Dear First Mates,
Hello everyone! I hope this email finds you well and in good spirits. I have recently conducted a client beneficiary review to ensure I have the correct beneficiaries on file. So, for this month, I’d like to go through five primary ways you can transfer assets to your loved ones. This is extremely important to understand because of the many real-life horror stories that could have been averted with some simple planning.
Intestacy
If you die without creating a will, you are considered to die intestate. Your assets will transfer to your beneficiaries based on the laws of your state. This is the least desirable outcome since your wishes may not be followed due to a lack of planning. For example, the law says that New York State becomes your beneficiary if you die intestate with no family. The nerve!!
Probate
Probate refers to the legal process in which a will is deemed valid and authentic by a judge. It can also refer to the general administering of a deceased person’s estate if they didn’t create a will. The executor (or administrator if there’s no will) is appointed by the court to administer the process where an inventory of everything you own is filed with the court and becomes public information. During this process, any remaining debts are settled, and assets are distributed to named beneficiaries found in the will.
The major drawbacks of the probate process include the costs associated with it, the length of time it takes to complete, and the fact that your private information now becomes publicly available. Predators can use this time to target grieving family members, so please be aware and on high alert. Finally, it is possible for someone to challenge (or contest) the will. The joke is that where there is a will, there are 500 relatives.
Operation of Law
It is common for certain assets—such as a home, bank, or brokerage account—to be owned jointly by two or more people. This is called Joint with Rights of Survivorship (“JTWROS”). This type of ownership states that the assets will automatically transfer to the surviving owner(s) when one owner passes. Please note that assets transferring through the operation of law supersede the will.
Trust
A trust is a legal vehicle created by an individual (known as the grantor or settlor) that allows a third party, known as the trustee, to hold and direct assets in the trust on behalf of the grantor’s beneficiaries. There are many benefits to using a trust, including avoiding probate, privacy, as a tax shelter, and asset protection. Why would you need to protect assets? Typically, you want asset protection against creditors, lawsuits, divorce, or even from the beneficiaries themselves.
Trusts are extremely flexible in that you can dictate the terms of an inheritance in both life and death. This is especially true where the beneficiary is underage, disabled, or incapable of wisely managing their finances. A big mistake is to create a trust with a competent estate planning attorney – only to never fund the trust with specific investments.
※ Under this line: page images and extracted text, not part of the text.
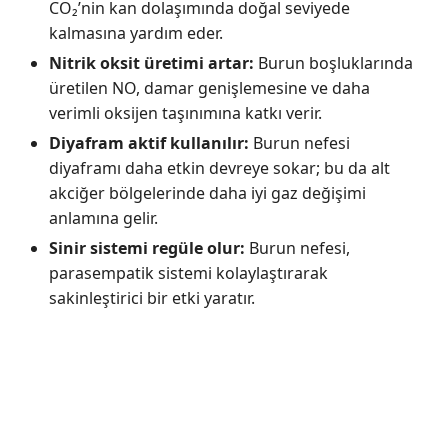
CO₂’nin kan dolaşımında doğal seviyede
kalmasına yardım eder.
Nitrik oksit üretimi artar:
Burun boşluklarında
üretilen NO, damar genişlemesine ve daha
verimli oksijen taşınımına katkı verir.
Diyafram aktif kullanılır:
Burun nefesi
diyaframı daha etkin devreye sokar; bu da alt
akciğer bölgelerinde daha iyi gaz değişimi
anlamına gelir.
Sinir sistemi regüle olur:
Burun nefesi,
parasempatik sistemi kolaylaştırarak
sakinleştirici bir etki yaratır.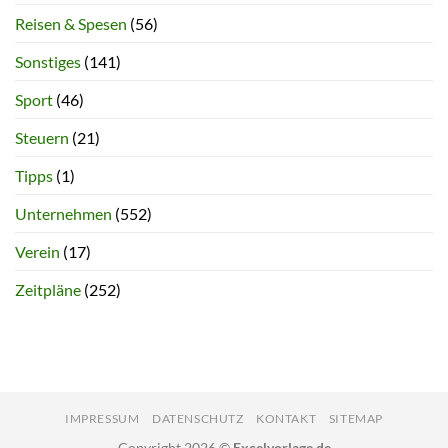
Reisen & Spesen
(56)
Sonstiges
(141)
Sport
(46)
Steuern
(21)
Tipps
(1)
Unternehmen
(552)
Verein
(17)
Zeitpläne
(252)
IMPRESSUM
DATENSCHUTZ
KONTAKT
SITEMAP
Copyright 2026 ©
Excelvorlage.de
Contract (Beneficiary Designations)
Fortunately, many types of property can avoid the probate process altogether by contract law. This is where you name beneficiaries on specific accounts. Consider naming both primary and contingent beneficiaries in case anything happens to the primary beneficiaries and the accounts are never updated (or in the event of a simultaneous death). You can name beneficiaries on:
-Bank accounts via Payable on death arrangements
-Brokerage accounts via Transfer on death arrangements
-Retirement plans (401k’s, 403b’s, IRA’s, etc)
-529 Plans
-Life insurance contracts
-Annuity contracts
Please note that named beneficiaries supersede whoever you list in a will or trust. For example, let’s say you have a Traditional IRA worth $500,000. You established this account many years ago and named your former spouse as 100% primary beneficiary. After getting remarried (G-d bless you), you update your will to name your current spouse but fail to update the IRA beneficiary. Once you pass on, your ex will get the money, and there is little your current spouse can do about it. This unfortunate scenario happens many times.
In summary, consider reviewing and updating your beneficiaries annually and, at the very least, after a major life event. Do not assume the beneficiaries on your different accounts are correct. Call the custodian or bank and ensure you can view who is listed online or via official documentation, as mistakes can and do happen.